**WHAT THIS TASK INVOLVES**
The text of every record, exactly as given and with no pictures, should be your output.

**THE DATA**
>>>>>

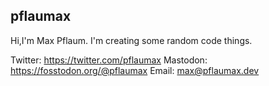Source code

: ## pflaumax 
Hi,I'm Max Pflaum. I'm creating some random code things. 

Twitter: https://twitter.com/pflaumax
Mastodon: https://fosstodon.org/@pflaumax
Email: max@pflaumax.dev
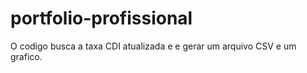 # portfolio-profissional
O codigo busca a taxa CDI atualizada e e gerar um arquivo CSV e um grafico. 
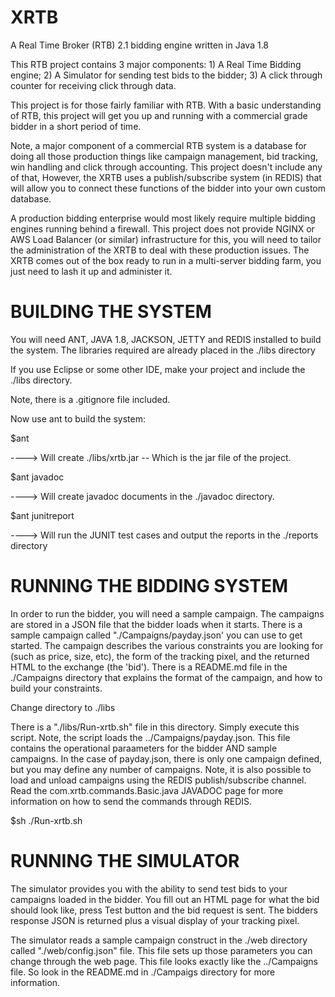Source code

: XRTB
=====================

A Real Time Broker (RTB) 2.1 bidding engine written in Java 1.8

This RTB project contains 3 major components: 1) A Real Time Bidding engine; 2) A Simulator for sending
test bids to the bidder; 3) A click through counter for receiving click through data.

This project is for those fairly familiar with RTB. With a basic understanding of RTB, this project will get you
up and running with a commercial grade bidder in a short period of time.

Note, a major component of a commercial RTB system is a database for doing all those production things like
campaign management, bid tracking, win handling and click through accounting. This project doesn't include
any of that, However, the XRTB uses a publish/subscribe system (in REDIS) that will allow you to connect these
functions of the bidder into your own custom database.

A production bidding enterprise would most likely require multiple bidding engines running behind a firewall. This project
does not provide NGINX or AWS Load Balancer (or similar) infrastructure for this, you will need to tailor the 
administration of the XRTB to deal with these production issues. The XRTB comes out of the box ready to run in
a multi-server bidding farm, you just need to lash it up and administer it.


BUILDING THE SYSTEM
=======================

You will need ANT, JAVA 1.8, JACKSON, JETTY and REDIS installed to build the system. The libraries required are already 
placed in the ./libs directory

If you use Eclipse or some other IDE, make your project and include the ./libs directory.

Note, there is a .gitignore file included.

Now use ant to build the system:

$ant

----> Will create ./libs/xrtb.jar    -- Which is the jar file of the project.

$ant javadoc

----> Will create javadoc documents in the ./javadoc directory.

$ant junitreport

----> Will run the JUNIT test cases and output the reports in the ./reports directory


RUNNING THE BIDDING SYSTEM
===========================

In order to run the bidder, you will need a sample campaign. The campaigns are stored in a JSON file that the bidder loads when it starts. There is a sample campaign called "./Campaigns/payday.json' you can use to get started. The campaign describes
the various constraints you are looking for (such as price, size, etc), the form of the tracking pixel, and the returned HTML
to the exchange (the 'bid'). There is a README.md file in the ./Campaigns directory that explains the format of the campaign, and how to build your constraints.

Change directory to ./libs

There is a  "./libs/Run-xrtb.sh" file in this directory. Simply execute this script. Note, the script loads the 
../Campaigns/payday.json. This file contains the operational paraameters for the bidder AND sample campaigns. In the case
of payday.json, there is only one campaign defined, but you may define any number of campaigns. Note, it is also possible to load and unload campaigns using the REDIS publish/subscribe channel. Read the com.xrtb.commands.Basic.java JAVADOC page for more information on how to send the commands through REDIS.

$sh ./Run-xrtb.sh

RUNNING THE SIMULATOR
============================

The simulator provides you with the ability to send test bids to your campaigns loaded in the bidder. You fill out an HTML
page for what the bid should look like, press Test button and the bid request is sent. The bidders response JSON is
returned plus a visual display of your tracking pixel.

The simulator reads a sample campaign construct in the ./web directory called "./web/config.json" file. This file sets up those parameters you can change through the web page. This file looks exactly like the ../Campaigns file. So look in the
README.md in ./Campaigs directory for more information.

<<<<<

**RESULT OF THIS TASK**
Source code

: ## pflaumax 
Hi,I'm Max Pflaum. I'm creating some random code things. 

Twitter: https://twitter.com/pflaumax
Mastodon: https://fosstodon.org/@pflaumax
Email: max@pflaumax.dev
 # portfolio-profissional
O codigo busca a taxa CDI atualizada e e gerar um arquivo CSV e um grafico. 
Source code

: XRTB
=====================

A Real Time Broker (RTB) 2.1 bidding engine written in Java 1.8

This RTB project contains 3 major components: 1) A Real Time Bidding engine; 2) A Simulator for sending
test bids to the bidder; 3) A click through counter for receiving click through data.

This project is for those fairly familiar with RTB. With a basic understanding of RTB, this project will get you
up and running with a commercial grade bidder in a short period of time.

Note, a major component of a commercial RTB system is a database for doing all those production things like
campaign management, bid tracking, win handling and click through accounting. This project doesn't include
any of that, However, the XRTB uses a publish/subscribe system (in REDIS) that will allow you to connect these
functions of the bidder into your own custom database.

A production bidding enterprise would most likely require multiple bidding engines running behind a firewall. This project
does not provide NGINX or AWS Load Balancer (or similar) infrastructure for this, you will need to tailor the 
administration of the XRTB to deal with these production issues. The XRTB comes out of the box ready to run in
a multi-server bidding farm, you just need to lash it up and administer it.


BUILDING THE SYSTEM
=======================

You will need ANT, JAVA 1.8, JACKSON, JETTY and REDIS installed to build the system. The libraries required are already 
placed in the ./libs directory

If you use Eclipse or some other IDE, make your project and include the ./libs directory.

Note, there is a .gitignore file included.

Now use ant to build the system:

$ant

----> Will create ./libs/xrtb.jar    -- Which is the jar file of the project.

$ant javadoc

----> Will create javadoc documents in the ./javadoc directory.

$ant junitreport

----> Will run the JUNIT test cases and output the reports in the ./reports directory


RUNNING THE BIDDING SYSTEM
===========================

In order to run the bidder, you will need a sample campaign. The campaigns are stored in a JSON file that the bidder loads when it starts. There is a sample campaign called "./Campaigns/payday.json' you can use to get started. The campaign describes
the various constraints you are looking for (such as price, size, etc), the form of the tracking pixel, and the returned HTML
to the exchange (the 'bid'). There is a README.md file in the ./Campaigns directory that explains the format of the campaign, and how to build your constraints.

Change directory to ./libs

There is a  "./libs/Run-xrtb.sh" file in this directory. Simply execute this script. Note, the script loads the 
../Campaigns/payday.json. This file contains the operational paraameters for the bidder AND sample campaigns. In the case
of payday.json, there is only one campaign defined, but you may define any number of campaigns. Note, it is also possible to load and unload campaigns using the REDIS publish/subscribe channel. Read the com.xrtb.commands.Basic.java JAVADOC page for more information on how to send the commands through REDIS.

$sh ./Run-xrtb.sh

RUNNING THE SIMULATOR
============================

The simulator provides you with the ability to send test bids to your campaigns loaded in the bidder. You fill out an HTML
page for what the bid should look like, press Test button and the bid request is sent. The bidders response JSON is
returned plus a visual display of your tracking pixel.

The simulator reads a sample campaign construct in the ./web directory called "./web/config.json" file. This file sets up those parameters you can change through the web page. This file looks exactly like the ../Campaigns file. So look in the
README.md in ./Campaigs directory for more information.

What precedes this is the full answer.